═══ Study material

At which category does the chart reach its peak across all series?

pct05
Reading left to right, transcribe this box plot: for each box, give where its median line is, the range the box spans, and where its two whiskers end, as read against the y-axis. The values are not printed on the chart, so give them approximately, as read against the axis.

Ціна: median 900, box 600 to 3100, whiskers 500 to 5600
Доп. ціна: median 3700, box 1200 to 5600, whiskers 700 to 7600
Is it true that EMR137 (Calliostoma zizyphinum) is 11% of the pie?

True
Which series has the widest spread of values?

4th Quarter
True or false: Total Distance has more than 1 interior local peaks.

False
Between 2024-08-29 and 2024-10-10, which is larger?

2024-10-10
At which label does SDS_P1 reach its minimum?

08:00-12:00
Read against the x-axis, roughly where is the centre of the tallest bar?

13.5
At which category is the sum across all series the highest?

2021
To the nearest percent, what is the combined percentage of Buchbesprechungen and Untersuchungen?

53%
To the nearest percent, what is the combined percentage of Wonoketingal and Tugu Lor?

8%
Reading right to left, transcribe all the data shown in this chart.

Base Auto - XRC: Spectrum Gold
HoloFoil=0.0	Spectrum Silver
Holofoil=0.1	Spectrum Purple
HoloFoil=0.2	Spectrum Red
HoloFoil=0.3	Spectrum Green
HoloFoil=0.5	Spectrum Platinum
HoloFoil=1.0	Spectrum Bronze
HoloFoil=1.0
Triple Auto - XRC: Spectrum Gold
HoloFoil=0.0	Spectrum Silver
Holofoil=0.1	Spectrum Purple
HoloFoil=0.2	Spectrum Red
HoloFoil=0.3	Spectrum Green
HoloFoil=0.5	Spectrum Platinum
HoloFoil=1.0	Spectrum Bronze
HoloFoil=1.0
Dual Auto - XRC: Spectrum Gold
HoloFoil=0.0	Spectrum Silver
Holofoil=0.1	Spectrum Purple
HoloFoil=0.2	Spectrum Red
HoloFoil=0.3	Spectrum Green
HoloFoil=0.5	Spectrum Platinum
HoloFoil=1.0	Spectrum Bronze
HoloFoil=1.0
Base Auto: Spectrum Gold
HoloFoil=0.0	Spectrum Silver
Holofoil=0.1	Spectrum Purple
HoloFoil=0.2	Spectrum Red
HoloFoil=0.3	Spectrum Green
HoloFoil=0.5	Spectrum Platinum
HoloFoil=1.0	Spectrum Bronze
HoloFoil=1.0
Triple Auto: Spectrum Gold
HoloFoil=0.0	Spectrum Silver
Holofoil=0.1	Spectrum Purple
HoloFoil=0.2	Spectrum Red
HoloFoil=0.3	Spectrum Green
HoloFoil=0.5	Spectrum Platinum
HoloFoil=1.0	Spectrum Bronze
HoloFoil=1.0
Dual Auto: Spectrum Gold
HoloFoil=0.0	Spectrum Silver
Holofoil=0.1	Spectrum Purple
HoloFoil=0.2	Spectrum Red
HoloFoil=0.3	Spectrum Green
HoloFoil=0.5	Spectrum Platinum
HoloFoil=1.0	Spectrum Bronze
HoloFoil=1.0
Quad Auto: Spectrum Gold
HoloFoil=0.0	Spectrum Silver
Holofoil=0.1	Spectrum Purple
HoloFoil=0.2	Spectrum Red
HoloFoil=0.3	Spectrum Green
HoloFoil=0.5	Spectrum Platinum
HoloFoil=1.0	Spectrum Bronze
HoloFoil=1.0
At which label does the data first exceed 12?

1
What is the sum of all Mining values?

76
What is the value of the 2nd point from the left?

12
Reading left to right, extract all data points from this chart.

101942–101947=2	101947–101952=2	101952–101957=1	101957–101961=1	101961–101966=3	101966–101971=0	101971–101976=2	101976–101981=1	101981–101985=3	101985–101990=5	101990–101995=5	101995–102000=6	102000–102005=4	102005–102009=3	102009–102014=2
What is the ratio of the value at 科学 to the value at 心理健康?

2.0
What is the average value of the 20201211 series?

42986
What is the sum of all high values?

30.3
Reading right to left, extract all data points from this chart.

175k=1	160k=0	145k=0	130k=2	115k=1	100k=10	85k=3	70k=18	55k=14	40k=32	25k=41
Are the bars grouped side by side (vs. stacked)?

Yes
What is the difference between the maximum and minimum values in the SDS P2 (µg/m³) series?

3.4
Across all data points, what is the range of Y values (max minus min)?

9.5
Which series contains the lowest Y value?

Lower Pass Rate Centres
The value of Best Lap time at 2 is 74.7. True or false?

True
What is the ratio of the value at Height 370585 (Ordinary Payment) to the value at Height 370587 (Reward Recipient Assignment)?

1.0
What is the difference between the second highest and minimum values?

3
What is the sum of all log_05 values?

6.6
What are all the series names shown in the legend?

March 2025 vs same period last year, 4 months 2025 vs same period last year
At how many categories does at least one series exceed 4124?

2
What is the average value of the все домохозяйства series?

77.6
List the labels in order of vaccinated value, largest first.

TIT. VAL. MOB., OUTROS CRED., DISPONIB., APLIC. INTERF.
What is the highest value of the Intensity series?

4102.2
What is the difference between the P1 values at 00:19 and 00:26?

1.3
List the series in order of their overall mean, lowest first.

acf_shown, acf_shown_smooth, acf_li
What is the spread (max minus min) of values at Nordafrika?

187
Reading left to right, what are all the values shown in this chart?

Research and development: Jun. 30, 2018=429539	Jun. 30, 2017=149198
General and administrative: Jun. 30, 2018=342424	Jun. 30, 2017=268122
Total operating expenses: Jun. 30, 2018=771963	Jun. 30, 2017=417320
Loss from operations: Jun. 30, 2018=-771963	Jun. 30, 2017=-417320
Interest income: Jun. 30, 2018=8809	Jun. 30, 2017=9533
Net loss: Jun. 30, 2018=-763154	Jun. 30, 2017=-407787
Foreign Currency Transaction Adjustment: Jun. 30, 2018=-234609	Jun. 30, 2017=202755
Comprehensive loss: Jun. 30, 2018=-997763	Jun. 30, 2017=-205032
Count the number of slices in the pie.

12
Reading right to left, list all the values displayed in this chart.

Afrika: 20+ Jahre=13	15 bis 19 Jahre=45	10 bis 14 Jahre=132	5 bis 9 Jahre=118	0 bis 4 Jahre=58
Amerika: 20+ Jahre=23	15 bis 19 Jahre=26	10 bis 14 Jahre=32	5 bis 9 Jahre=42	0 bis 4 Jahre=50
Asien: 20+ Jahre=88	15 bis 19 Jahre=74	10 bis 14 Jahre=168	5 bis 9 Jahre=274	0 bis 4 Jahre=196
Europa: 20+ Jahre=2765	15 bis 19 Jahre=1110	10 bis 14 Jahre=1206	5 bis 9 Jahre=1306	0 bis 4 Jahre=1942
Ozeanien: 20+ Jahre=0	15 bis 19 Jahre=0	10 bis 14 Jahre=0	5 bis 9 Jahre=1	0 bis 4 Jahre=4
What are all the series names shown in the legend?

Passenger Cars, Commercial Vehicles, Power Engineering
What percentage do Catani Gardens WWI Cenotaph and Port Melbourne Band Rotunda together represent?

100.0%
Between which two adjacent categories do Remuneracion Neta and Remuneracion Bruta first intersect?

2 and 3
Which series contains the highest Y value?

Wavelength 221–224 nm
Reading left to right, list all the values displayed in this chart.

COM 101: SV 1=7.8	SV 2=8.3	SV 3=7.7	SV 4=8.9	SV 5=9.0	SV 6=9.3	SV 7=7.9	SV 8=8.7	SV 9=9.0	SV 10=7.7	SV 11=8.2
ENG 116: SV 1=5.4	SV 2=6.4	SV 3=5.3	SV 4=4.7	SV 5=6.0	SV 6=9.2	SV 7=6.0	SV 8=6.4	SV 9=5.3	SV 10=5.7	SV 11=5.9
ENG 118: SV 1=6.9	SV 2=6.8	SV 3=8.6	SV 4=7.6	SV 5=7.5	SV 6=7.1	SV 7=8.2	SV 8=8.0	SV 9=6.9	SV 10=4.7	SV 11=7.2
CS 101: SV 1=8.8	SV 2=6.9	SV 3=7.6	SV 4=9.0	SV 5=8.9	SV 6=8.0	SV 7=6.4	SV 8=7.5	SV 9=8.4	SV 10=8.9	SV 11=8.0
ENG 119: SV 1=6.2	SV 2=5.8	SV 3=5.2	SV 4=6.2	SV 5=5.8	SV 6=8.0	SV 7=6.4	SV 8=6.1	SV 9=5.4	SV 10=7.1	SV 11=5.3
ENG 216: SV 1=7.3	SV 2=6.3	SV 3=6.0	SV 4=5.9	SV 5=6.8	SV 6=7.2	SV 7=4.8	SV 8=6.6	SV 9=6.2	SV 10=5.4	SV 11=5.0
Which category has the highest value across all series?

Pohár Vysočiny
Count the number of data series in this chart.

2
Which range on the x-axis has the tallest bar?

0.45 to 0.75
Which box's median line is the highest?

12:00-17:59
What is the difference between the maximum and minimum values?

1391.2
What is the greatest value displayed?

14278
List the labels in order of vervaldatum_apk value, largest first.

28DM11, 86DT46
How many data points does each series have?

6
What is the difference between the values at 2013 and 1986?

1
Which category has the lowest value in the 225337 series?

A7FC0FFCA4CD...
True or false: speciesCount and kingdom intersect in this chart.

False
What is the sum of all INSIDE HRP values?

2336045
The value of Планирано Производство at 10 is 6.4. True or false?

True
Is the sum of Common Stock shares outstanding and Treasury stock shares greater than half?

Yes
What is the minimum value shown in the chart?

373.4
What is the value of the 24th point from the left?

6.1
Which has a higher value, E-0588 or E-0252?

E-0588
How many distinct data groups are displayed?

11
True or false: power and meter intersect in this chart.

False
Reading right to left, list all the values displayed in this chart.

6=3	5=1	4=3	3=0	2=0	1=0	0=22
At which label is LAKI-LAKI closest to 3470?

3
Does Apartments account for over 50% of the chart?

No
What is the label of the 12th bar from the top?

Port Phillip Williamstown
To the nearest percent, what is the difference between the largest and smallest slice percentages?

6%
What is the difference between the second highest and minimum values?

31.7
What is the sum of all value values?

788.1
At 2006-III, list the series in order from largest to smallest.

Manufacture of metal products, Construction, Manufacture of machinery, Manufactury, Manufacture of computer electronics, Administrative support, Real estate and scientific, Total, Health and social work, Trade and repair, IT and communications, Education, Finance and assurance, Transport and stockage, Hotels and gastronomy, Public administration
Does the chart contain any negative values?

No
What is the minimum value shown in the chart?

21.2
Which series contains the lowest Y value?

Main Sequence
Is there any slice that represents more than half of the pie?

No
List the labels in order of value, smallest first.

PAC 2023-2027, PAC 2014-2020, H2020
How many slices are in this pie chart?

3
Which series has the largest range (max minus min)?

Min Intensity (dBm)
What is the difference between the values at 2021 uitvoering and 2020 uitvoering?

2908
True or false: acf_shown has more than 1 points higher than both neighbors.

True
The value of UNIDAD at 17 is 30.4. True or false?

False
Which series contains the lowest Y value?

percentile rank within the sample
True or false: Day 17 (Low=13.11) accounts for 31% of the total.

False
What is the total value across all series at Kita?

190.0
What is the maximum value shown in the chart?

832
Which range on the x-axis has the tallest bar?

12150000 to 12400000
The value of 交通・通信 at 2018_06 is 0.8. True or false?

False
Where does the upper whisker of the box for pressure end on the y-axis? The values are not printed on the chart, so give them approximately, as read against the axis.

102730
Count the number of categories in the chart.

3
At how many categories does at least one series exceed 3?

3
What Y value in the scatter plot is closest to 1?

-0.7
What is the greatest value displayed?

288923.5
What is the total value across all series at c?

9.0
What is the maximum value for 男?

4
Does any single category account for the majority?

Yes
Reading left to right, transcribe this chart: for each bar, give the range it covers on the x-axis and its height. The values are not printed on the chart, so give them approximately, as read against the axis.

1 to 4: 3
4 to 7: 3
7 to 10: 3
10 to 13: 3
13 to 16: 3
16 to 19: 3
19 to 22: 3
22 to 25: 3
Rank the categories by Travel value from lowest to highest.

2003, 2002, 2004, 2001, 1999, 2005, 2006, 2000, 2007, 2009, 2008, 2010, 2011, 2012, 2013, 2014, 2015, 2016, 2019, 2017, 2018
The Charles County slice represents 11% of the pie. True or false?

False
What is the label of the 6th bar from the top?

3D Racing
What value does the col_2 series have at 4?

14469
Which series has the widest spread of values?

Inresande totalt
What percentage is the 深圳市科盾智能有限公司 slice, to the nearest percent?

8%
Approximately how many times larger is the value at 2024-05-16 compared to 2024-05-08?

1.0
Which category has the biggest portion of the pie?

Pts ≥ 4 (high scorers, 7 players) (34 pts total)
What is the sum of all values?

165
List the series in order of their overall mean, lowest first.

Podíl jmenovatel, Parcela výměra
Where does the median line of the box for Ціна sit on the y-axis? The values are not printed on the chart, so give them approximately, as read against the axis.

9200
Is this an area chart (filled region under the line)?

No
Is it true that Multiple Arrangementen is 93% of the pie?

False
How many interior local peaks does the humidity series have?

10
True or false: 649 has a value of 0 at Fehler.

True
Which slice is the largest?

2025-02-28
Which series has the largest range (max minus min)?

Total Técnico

══════

Can you turn the lines of the data above, from the line holding "A7FC0FFCA4CD..." through the line holding "The value of Планирано", both included, into a numbered list with the blank lines left out?

1. A7FC0FFCA4CD...
2. True or false: speciesCount and kingdom intersect in this chart.
3. False
4. What is the sum of all INSIDE HRP values?
5. 2336045
6. The value of Планирано Производство at 10 is 6.4. True or false?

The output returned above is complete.